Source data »
_ _ _ _ _ _ _
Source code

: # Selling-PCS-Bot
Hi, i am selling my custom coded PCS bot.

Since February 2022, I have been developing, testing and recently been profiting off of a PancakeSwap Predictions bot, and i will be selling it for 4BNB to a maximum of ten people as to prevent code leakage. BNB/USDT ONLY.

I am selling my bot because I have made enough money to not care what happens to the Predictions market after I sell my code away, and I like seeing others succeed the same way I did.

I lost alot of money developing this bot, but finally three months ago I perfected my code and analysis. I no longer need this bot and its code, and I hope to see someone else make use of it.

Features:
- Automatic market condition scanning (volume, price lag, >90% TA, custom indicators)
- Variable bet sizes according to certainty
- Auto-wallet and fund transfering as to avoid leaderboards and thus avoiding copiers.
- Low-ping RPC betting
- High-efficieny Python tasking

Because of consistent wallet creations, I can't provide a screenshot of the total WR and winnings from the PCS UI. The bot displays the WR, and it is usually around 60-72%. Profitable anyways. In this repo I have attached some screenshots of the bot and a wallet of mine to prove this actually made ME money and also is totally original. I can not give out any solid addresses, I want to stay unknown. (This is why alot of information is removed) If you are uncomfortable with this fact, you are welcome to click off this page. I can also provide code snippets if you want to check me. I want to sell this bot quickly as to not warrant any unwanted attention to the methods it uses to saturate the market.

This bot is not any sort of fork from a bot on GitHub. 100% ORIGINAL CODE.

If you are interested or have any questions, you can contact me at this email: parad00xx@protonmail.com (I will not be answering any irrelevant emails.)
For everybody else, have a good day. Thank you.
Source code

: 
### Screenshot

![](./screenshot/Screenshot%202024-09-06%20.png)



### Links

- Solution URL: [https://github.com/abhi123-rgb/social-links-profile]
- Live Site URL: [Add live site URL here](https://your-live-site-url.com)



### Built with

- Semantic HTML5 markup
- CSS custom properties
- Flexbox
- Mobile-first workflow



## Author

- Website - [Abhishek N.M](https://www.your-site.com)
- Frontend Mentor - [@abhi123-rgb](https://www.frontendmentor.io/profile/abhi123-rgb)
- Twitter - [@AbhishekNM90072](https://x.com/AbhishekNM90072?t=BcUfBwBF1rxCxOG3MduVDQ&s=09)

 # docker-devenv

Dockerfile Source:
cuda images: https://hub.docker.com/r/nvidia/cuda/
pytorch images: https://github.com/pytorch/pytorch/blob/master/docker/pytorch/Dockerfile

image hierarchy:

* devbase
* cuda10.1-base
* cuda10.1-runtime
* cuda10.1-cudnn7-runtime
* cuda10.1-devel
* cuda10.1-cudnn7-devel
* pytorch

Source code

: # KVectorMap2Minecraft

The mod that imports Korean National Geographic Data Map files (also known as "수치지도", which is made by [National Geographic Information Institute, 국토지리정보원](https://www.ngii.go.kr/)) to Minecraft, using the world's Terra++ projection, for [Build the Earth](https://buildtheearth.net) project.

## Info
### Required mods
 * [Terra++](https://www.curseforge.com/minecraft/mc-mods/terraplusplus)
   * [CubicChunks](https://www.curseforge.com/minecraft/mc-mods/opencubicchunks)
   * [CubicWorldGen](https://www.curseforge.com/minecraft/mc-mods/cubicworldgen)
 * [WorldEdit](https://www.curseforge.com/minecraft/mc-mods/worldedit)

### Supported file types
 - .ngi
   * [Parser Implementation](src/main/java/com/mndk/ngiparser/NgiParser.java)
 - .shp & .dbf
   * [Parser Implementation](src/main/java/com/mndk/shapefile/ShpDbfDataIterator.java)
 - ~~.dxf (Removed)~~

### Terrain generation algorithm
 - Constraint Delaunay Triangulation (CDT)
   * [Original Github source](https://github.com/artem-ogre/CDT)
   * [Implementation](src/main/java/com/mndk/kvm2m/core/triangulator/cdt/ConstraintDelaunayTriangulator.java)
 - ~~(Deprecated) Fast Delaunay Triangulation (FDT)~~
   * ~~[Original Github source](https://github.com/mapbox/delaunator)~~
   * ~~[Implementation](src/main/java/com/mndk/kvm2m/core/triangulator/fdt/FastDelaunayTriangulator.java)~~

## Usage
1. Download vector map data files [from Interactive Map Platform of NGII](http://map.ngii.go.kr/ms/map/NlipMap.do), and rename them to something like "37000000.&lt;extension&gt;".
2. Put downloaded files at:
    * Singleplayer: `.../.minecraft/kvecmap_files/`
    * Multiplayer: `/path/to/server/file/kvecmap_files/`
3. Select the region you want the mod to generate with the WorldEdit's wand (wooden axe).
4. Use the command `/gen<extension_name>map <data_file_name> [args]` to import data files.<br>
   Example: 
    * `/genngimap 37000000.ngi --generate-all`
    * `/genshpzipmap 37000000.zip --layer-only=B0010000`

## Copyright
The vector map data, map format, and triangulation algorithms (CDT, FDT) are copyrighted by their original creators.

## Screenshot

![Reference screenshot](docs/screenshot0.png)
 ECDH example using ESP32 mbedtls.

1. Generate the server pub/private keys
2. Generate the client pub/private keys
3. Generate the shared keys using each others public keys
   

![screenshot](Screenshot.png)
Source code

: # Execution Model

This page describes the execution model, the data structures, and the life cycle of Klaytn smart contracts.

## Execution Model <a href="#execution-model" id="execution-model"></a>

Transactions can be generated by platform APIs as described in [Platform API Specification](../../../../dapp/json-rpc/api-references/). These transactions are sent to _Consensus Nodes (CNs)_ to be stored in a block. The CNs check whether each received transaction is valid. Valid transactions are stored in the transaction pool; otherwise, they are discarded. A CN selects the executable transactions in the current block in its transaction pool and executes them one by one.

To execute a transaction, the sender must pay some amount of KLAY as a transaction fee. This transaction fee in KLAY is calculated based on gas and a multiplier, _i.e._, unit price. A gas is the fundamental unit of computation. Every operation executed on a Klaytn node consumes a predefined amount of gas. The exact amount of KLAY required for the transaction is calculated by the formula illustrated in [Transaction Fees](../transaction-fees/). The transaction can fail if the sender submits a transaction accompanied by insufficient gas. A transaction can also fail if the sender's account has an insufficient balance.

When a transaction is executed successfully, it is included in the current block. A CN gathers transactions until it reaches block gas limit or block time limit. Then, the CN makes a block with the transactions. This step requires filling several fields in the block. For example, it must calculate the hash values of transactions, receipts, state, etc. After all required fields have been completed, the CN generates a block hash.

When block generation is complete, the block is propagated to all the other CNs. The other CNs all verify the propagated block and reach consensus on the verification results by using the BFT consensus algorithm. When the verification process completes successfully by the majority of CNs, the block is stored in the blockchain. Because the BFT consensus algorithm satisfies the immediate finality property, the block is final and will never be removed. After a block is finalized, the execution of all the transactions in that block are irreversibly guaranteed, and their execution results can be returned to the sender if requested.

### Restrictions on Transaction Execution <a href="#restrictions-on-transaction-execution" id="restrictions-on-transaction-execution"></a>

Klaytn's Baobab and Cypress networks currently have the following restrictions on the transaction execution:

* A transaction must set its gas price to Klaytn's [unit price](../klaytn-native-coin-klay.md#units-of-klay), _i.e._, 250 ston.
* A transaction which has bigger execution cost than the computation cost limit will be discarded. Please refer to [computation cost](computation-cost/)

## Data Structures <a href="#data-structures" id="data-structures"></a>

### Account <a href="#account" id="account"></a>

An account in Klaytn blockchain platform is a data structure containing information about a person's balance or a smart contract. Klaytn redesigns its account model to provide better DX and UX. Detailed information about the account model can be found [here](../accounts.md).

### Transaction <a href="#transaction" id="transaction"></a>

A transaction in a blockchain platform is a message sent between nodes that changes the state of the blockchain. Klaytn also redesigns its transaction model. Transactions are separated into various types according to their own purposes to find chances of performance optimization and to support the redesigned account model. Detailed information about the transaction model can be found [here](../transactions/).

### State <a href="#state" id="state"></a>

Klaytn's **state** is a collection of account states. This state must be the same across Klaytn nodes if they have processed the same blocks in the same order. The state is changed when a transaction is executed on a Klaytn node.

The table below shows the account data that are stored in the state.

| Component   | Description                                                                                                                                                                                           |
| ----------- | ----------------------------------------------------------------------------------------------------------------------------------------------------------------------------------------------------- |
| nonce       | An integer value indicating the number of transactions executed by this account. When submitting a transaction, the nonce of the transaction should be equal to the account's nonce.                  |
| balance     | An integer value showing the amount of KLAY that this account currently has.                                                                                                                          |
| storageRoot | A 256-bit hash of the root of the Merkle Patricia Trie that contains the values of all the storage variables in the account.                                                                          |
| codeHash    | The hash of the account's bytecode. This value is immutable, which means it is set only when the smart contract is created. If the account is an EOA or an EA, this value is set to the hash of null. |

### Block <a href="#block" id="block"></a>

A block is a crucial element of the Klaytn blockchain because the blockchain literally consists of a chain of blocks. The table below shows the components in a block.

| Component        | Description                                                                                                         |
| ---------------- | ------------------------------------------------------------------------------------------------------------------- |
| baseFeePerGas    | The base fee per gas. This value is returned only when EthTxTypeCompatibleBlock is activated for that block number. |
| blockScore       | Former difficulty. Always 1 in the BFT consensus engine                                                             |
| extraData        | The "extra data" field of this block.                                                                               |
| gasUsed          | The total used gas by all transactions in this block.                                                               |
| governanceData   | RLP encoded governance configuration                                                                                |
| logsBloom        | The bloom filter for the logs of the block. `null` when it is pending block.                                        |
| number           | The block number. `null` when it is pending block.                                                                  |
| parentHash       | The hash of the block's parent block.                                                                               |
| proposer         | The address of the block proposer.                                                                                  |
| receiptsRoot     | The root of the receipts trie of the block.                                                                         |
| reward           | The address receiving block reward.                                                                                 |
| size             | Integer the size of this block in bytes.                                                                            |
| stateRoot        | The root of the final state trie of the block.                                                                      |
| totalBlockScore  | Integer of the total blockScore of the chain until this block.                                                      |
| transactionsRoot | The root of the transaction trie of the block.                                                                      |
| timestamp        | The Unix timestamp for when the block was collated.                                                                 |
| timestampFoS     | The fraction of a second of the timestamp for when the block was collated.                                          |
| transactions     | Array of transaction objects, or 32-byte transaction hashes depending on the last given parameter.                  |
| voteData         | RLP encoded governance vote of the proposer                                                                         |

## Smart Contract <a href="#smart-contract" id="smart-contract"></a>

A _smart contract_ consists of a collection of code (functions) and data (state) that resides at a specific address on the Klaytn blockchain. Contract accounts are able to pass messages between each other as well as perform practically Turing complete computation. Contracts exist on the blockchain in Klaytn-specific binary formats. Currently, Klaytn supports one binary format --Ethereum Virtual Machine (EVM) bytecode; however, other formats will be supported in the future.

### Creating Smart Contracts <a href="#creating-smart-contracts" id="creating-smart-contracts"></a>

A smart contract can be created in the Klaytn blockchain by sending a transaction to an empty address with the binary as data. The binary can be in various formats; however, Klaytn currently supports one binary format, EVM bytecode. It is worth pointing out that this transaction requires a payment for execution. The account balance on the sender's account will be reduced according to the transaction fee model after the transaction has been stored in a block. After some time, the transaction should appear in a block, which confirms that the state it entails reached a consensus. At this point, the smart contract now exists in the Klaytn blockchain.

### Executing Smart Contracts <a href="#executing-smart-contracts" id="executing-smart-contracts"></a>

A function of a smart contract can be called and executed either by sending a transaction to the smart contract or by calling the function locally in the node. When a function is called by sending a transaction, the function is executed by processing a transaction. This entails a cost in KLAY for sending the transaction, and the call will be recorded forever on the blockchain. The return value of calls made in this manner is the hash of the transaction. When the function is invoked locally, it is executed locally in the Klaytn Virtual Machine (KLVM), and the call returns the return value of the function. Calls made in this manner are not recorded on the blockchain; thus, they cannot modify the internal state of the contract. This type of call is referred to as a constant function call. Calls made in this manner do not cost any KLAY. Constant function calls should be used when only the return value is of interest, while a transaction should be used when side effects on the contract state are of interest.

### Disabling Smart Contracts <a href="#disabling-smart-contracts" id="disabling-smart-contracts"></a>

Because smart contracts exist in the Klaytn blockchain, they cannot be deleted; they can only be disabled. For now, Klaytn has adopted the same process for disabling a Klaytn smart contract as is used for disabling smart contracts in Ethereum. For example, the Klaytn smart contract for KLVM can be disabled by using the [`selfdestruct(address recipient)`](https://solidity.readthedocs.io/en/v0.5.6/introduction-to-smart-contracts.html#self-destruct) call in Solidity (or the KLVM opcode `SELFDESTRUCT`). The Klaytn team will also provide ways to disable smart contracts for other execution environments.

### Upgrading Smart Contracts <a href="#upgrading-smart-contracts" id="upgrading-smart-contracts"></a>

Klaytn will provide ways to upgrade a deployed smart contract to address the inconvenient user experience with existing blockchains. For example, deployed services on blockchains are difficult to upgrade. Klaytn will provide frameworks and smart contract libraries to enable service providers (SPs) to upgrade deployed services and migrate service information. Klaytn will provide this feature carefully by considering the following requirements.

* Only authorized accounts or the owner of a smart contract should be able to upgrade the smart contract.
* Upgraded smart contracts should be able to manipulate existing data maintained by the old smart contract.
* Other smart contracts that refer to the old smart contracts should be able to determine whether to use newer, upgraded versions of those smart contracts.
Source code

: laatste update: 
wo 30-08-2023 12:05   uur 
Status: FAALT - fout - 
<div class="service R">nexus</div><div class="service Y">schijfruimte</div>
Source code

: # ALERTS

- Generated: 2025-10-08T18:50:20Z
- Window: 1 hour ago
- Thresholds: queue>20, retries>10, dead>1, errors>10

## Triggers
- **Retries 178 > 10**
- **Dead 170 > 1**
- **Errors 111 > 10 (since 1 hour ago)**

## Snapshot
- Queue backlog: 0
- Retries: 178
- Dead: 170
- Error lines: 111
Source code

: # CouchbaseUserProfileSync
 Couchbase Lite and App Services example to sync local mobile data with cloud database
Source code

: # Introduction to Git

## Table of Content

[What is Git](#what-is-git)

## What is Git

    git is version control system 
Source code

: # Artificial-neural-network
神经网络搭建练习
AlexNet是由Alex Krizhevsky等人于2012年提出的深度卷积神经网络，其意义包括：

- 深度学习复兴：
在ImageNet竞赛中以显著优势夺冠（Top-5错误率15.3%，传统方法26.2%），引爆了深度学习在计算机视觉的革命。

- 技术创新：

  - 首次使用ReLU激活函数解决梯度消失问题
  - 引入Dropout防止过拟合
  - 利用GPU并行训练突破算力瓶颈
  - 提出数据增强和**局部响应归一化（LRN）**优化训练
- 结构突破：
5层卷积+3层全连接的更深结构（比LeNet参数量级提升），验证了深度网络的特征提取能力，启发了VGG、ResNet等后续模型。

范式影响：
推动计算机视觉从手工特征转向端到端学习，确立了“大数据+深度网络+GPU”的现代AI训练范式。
_ _ _ _ _ _ _
Copy the rows from the line containing "## What is Git" through the end, substituting "version control tool" for "version control system" and leaving all else unchanged.

FINISHED EXERCISE »
## What is Git

    git is version control tool 
Source code

: # Artificial-neural-network
神经网络搭建练习
AlexNet是由Alex Krizhevsky等人于2012年提出的深度卷积神经网络，其意义包括：

- 深度学习复兴：
在ImageNet竞赛中以显著优势夺冠（Top-5错误率15.3%，传统方法26.2%），引爆了深度学习在计算机视觉的革命。

- 技术创新：

  - 首次使用ReLU激活函数解决梯度消失问题
  - 引入Dropout防止过拟合
  - 利用GPU并行训练突破算力瓶颈
  - 提出数据增强和**局部响应归一化（LRN）**优化训练
- 结构突破：
5层卷积+3层全连接的更深结构（比LeNet参数量级提升），验证了深度网络的特征提取能力，启发了VGG、ResNet等后续模型。

范式影响：
推动计算机视觉从手工特征转向端到端学习，确立了“大数据+深度网络+GPU”的现代AI训练范式。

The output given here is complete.